## [Source text]
*** Block opens ***

I have the turbohawk and love it.I shot the AM the same day i bought the turbohawk, same arrows and could not tell any difference in the two execpt for the price.


----------



## TaylorDennis92

the only differnce i could tell between the two bows was that my buddies am 32 was that his weighed more than mine then again his was all decked out and mine just has the sights and the rest i could barely tell the deffernce shooting them 



the only differnce between the 2 bows is the riser
and a couple hundred bucks


----------



## NMYoungGun

I just ordered mine today in apg blackout. Now i just have to pay it off Buts its ok. ill work when theres a new bow involved


----------



## B.Hunt

I just shot the turbohawk and now i am undecided what bow i want. I shot a PSE x force yesterday and it was nice but thats a lot of money. What do you guys think?


----------



## Jared Les

I got to look over a TurboHawk and shoot an AM 32 and PowerHawk. The Turbo was a lefty so I couldn't shoot it. Overall I was most impressed with the AM. If Hoyt doesn't come up with something better this year I'll end up with an AM.


----------



## B.Hunt

I have an old Hoyt and love it just want to up grade to a new one that is faster and smaller ata. It has been 10 yaers since i bought a new bow would like some advice in what to look for.:smile:


----------



## N7709K

If the bow is gonna be your only bow for a while I would go with the AM 32 or the AM 35.

*** Block closes ***

## [Information shown]
*** Block opens ***

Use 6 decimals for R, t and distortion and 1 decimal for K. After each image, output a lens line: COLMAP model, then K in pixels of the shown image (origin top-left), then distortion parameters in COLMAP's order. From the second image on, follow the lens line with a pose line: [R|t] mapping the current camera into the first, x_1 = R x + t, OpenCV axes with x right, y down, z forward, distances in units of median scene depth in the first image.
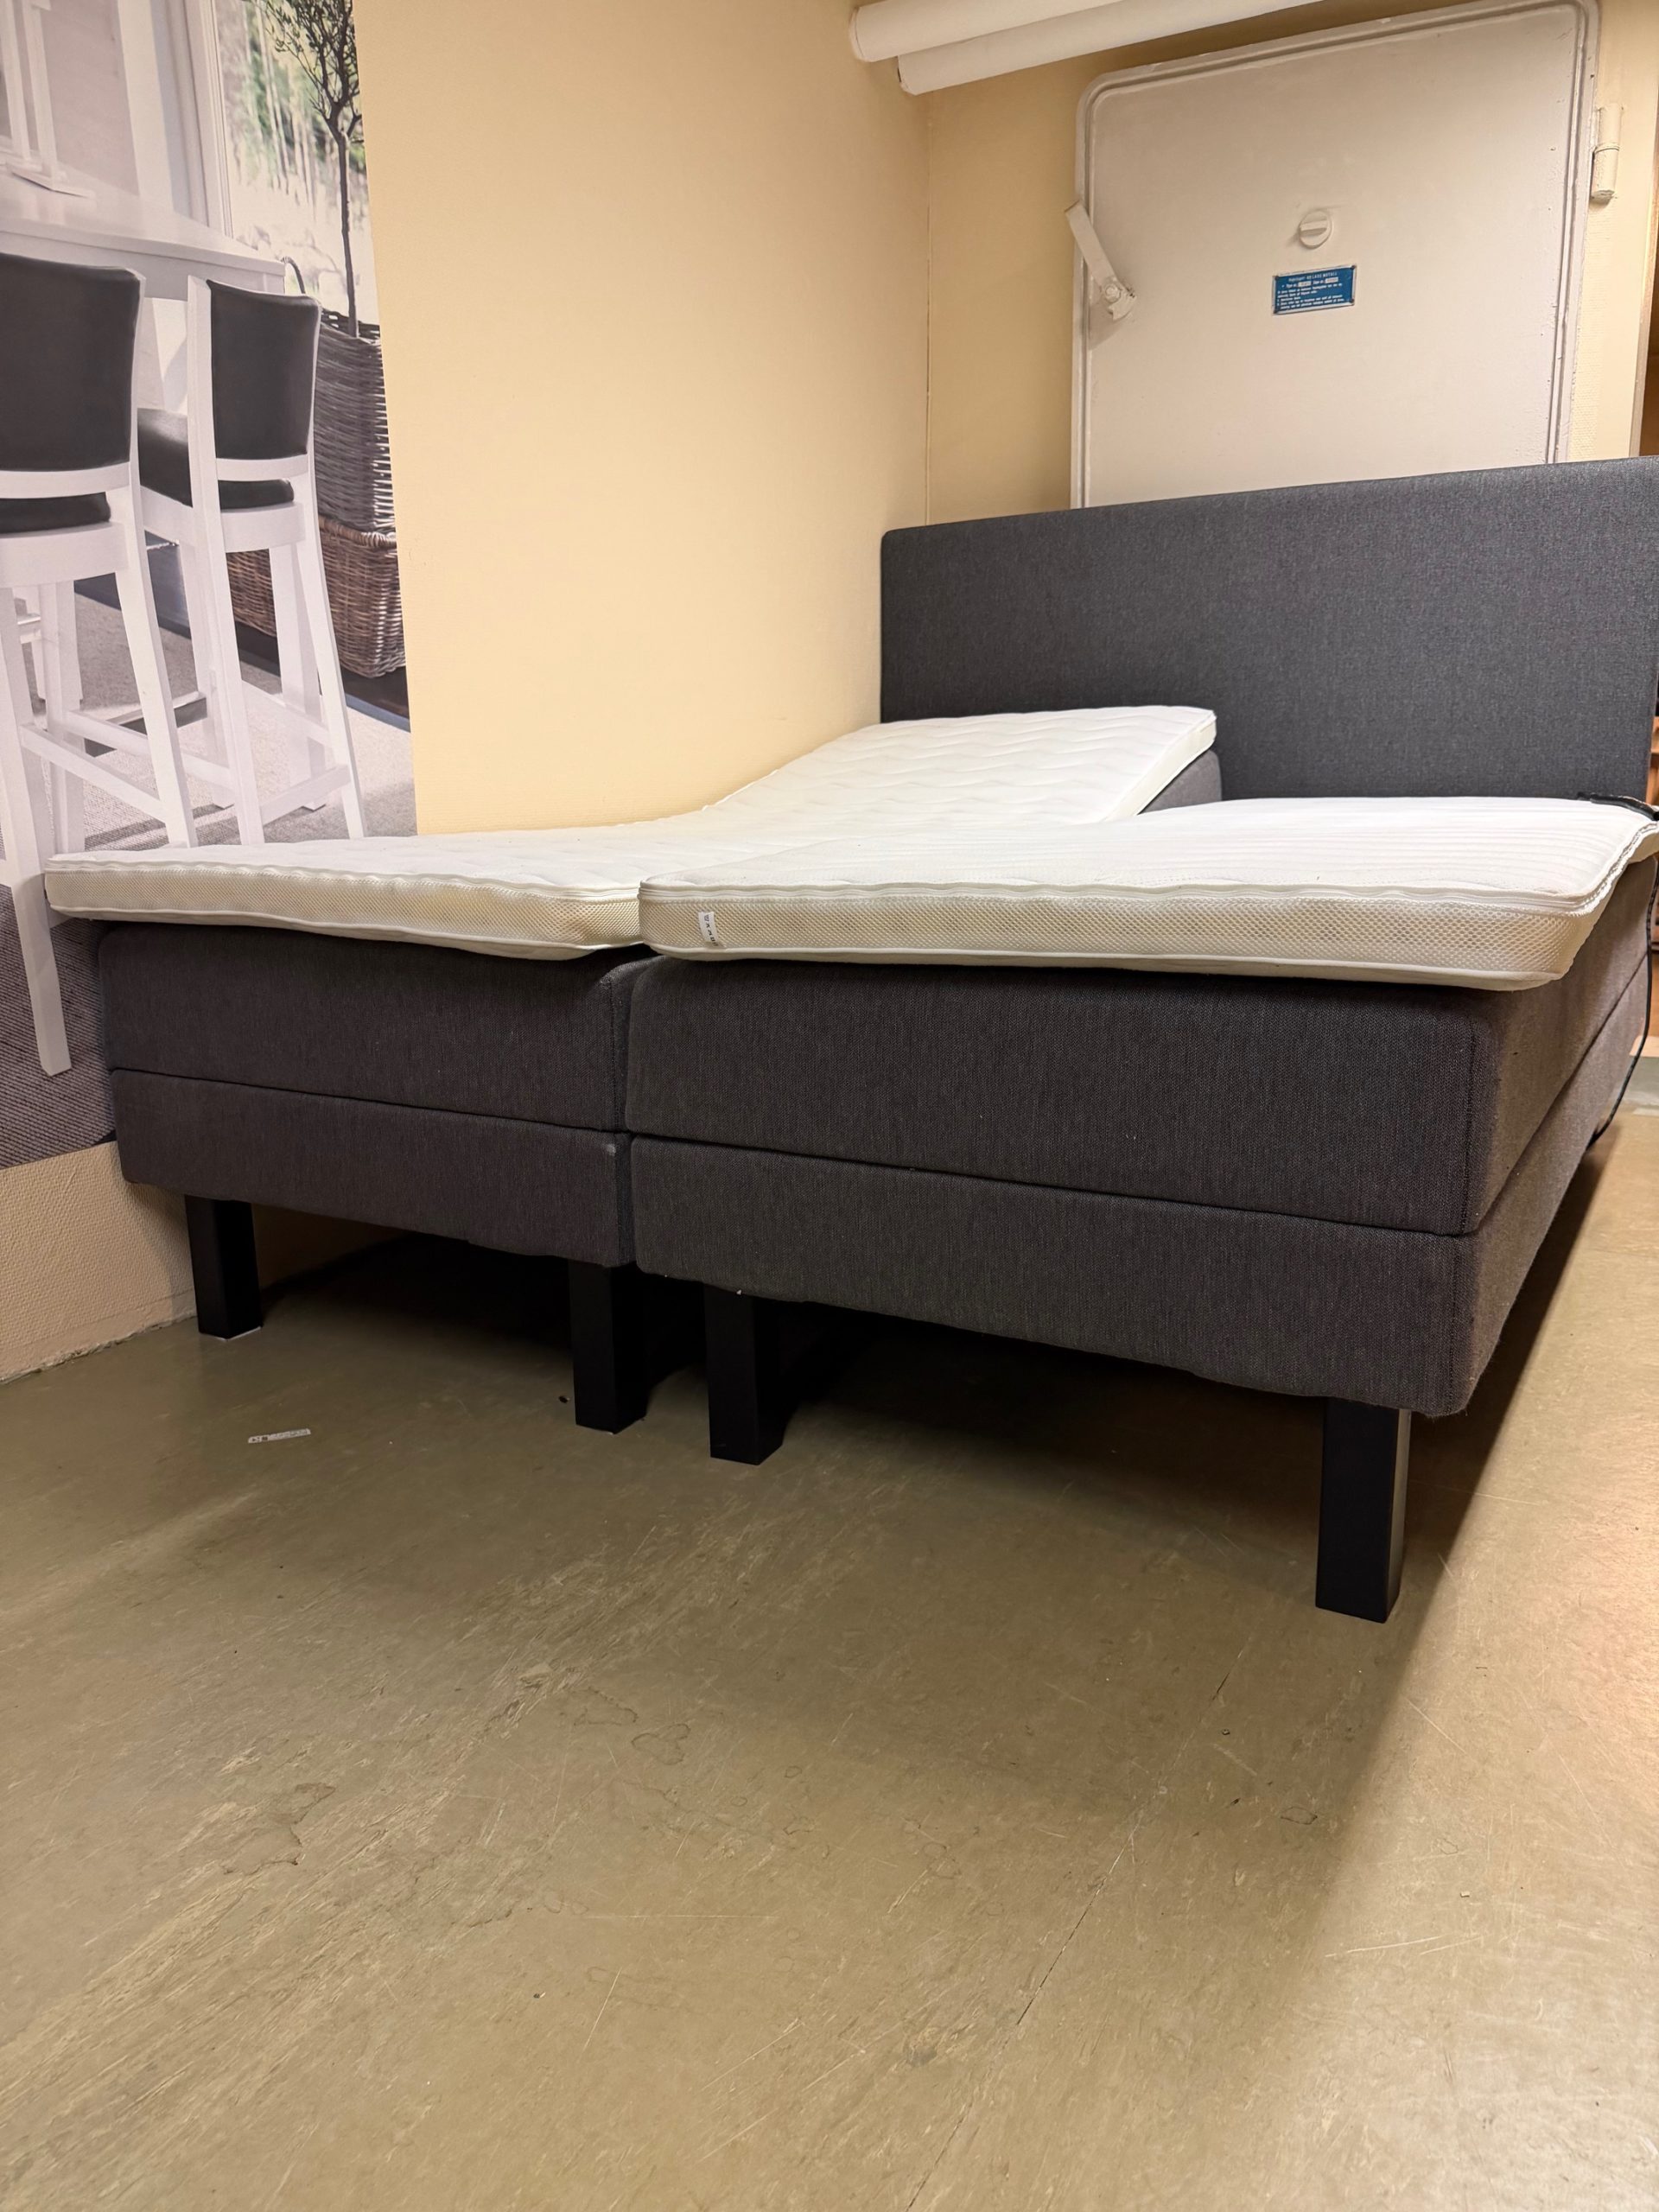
lens RADIAL K [[1565.7, 0, 830.5], [0, 1565.7, 1099.6], [0, 0, 1]] dist [0.022932, -0.052829]
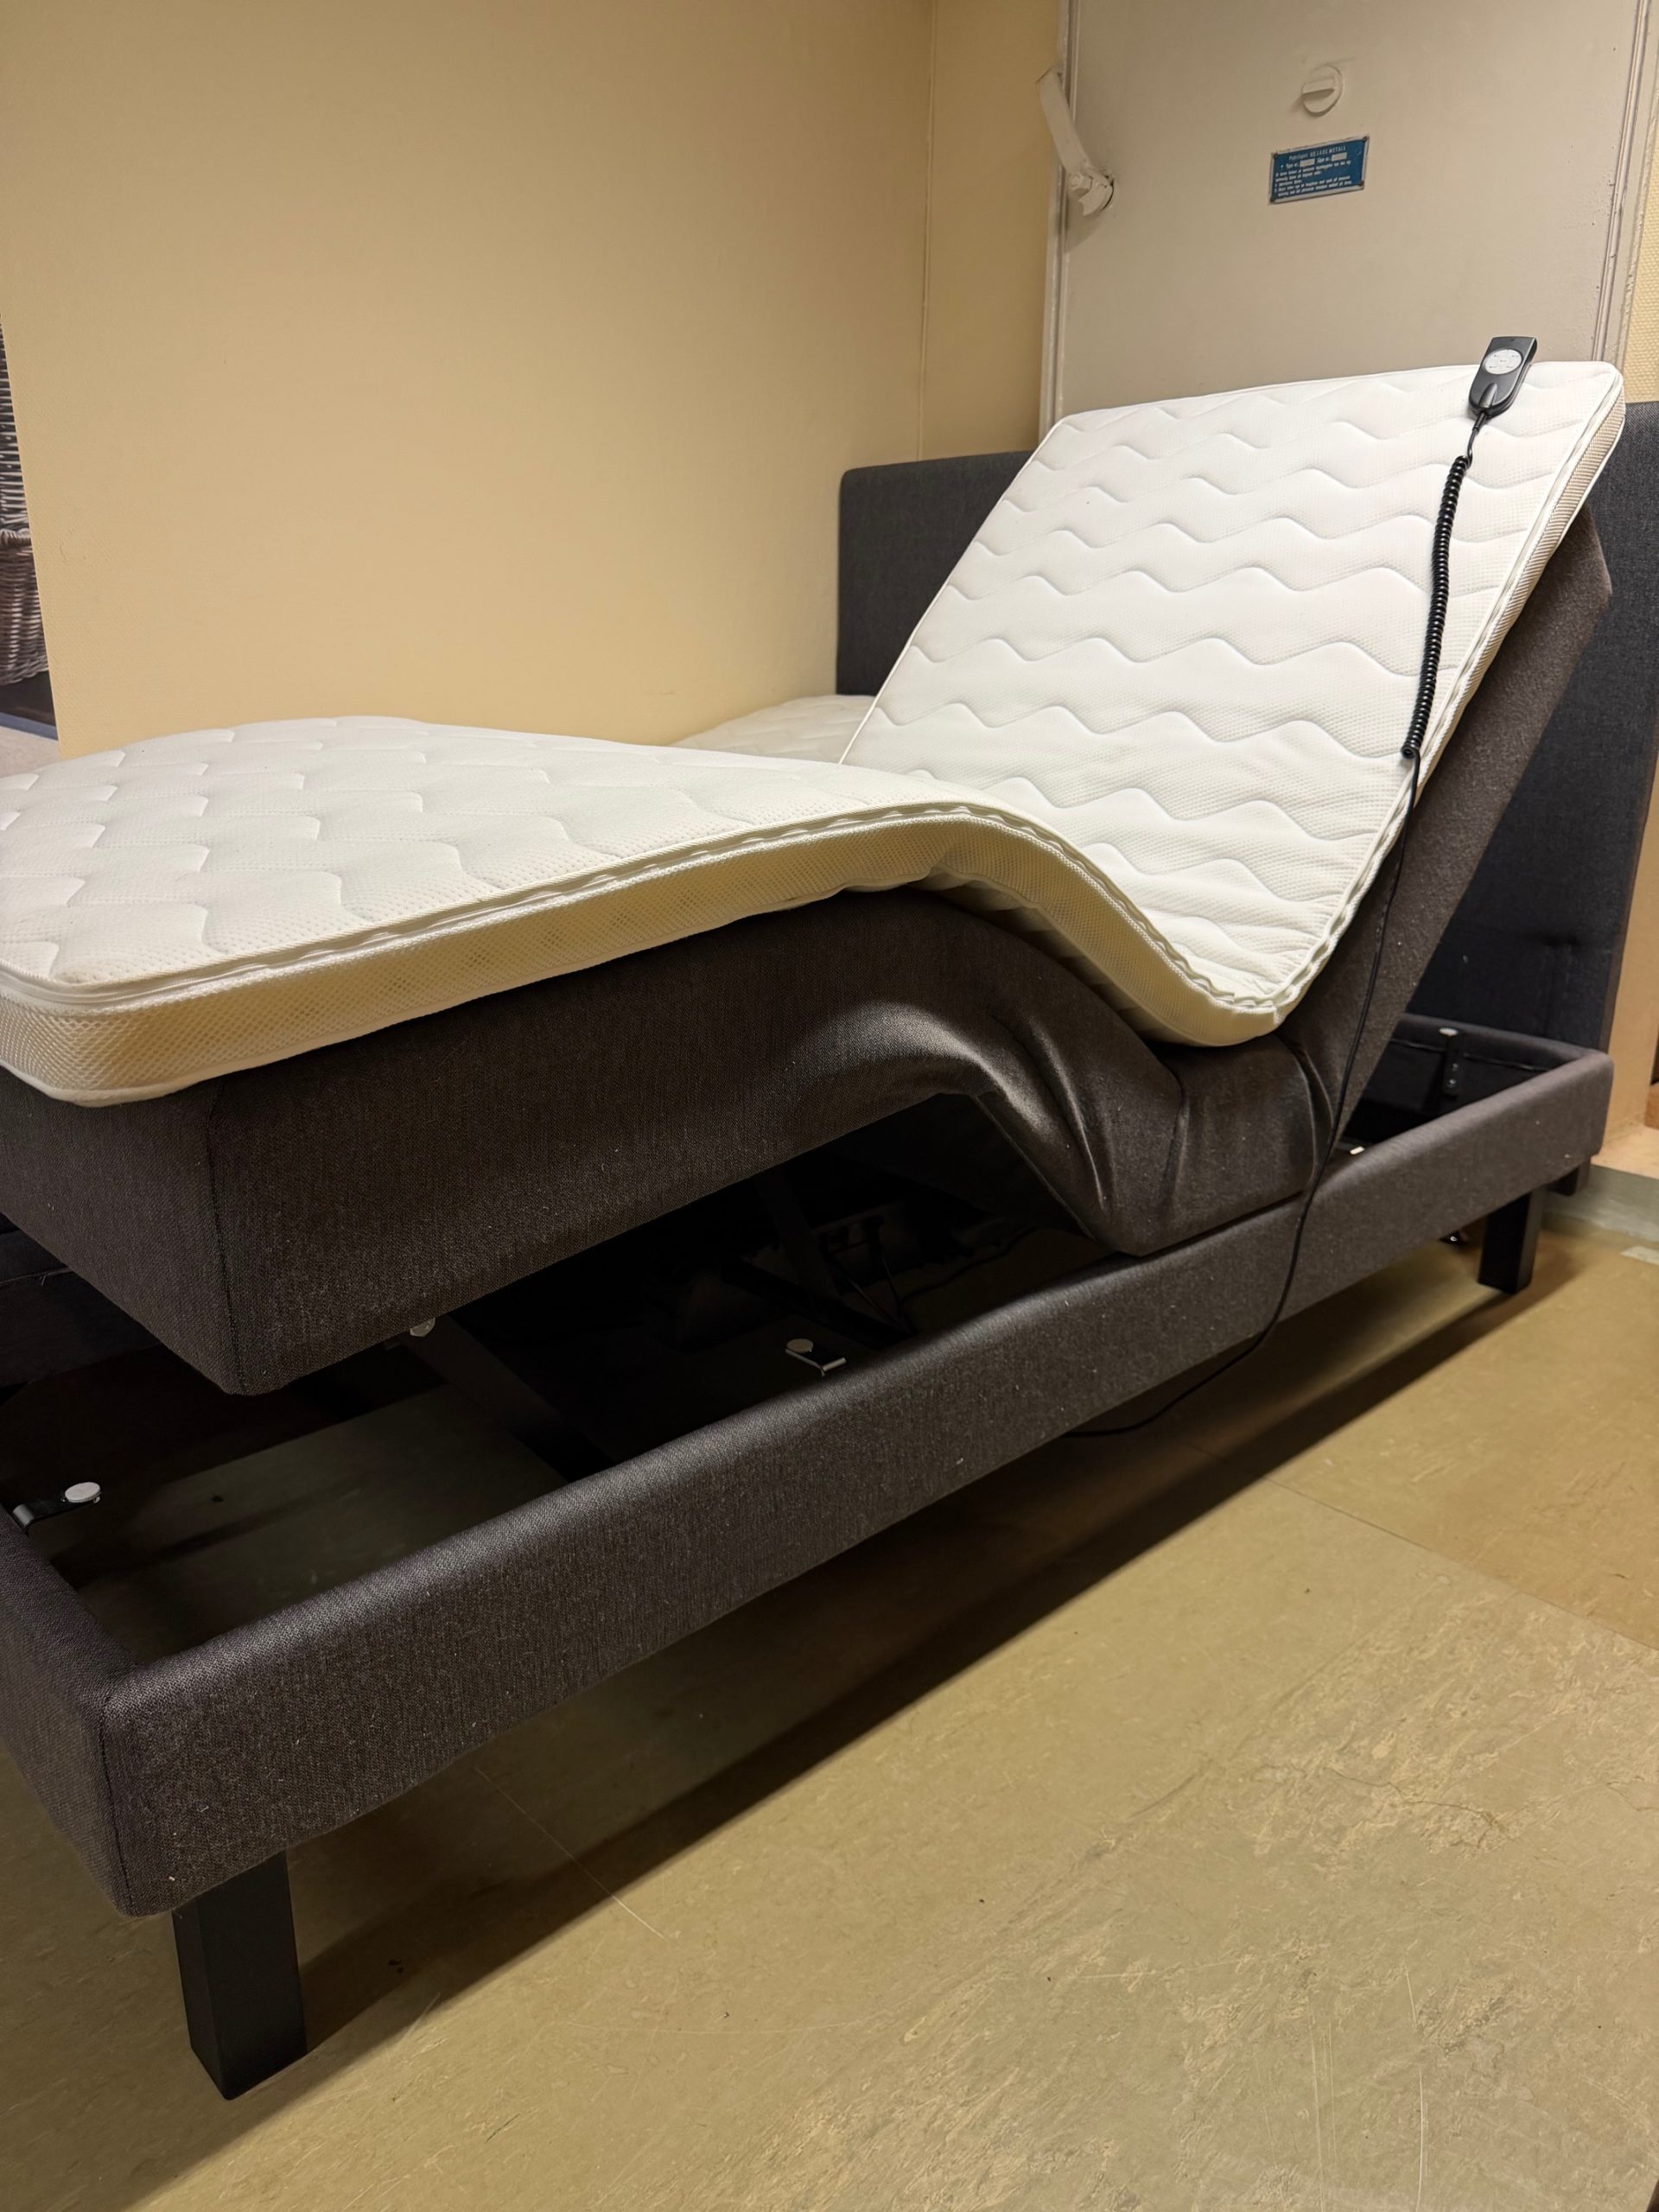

*** Block closes ***

## [Requirement 1]
Which usernames appear as post headers in the bow forum thread? List each one only once.
## [Requirement 2]
Carry on the bow forum thread, starting right after its last post.

## [Final answer 1]
TaylorDennis92, NMYoungGun, B.Hunt, Jared Les, N7709K

## [Final answer 2]
----------



## Hoyt_man

i dont like the cheap grip.Can you put sideplates on it?


----------



## N7709K

Yep you can. The stock wood grip is nicer


----------



## Struttinhoyt88

What are the specs as far as draw length on the Turbohawk... Cam #2 vs. Cam #3?

I finally found that they are 75% letoff...


----------



## chump

Ordered one this afternoon from the local shop. They only had the #3 cam version which goes down to 28" draw. My 26 1/2" draw required the #2 cam version which has me nervous as I have read that it is not as smooth through the valley as the #3....anyone confirm this as the #3 was super smooth with very little valley.


----------



## onelow69c10

Is it machined for an sts in the back I dont like he front mount ones.


----------



## wango tango

onelow69c10 said:


> Is it machined for an sts in the back I dont like he front mount ones.


no


----------



## N7709K

it doesn't need one. There is less vibe in a turbohawk than there is in an AM


----------



## hoytarchery7

N7709K said:


> it doesn't need one. There is less vibe in a turbohawk than there is in an AM


i took the string stop off of my Am and cant tell a difference in anything:darkbeer:


----------



## Mach12

this is going to be the death hopefully of 1000-900 dollar bows i mean really it dosent take that much mulla to make these things and pay employees.
i just don't like that the riser and grip are cheaper but guess what if it shoots the same or better you found a jackpot


----------



## N7709K

but the AM, imo feels better in the hand. The turbohawk shoots as well or better, but doesn't feel as well.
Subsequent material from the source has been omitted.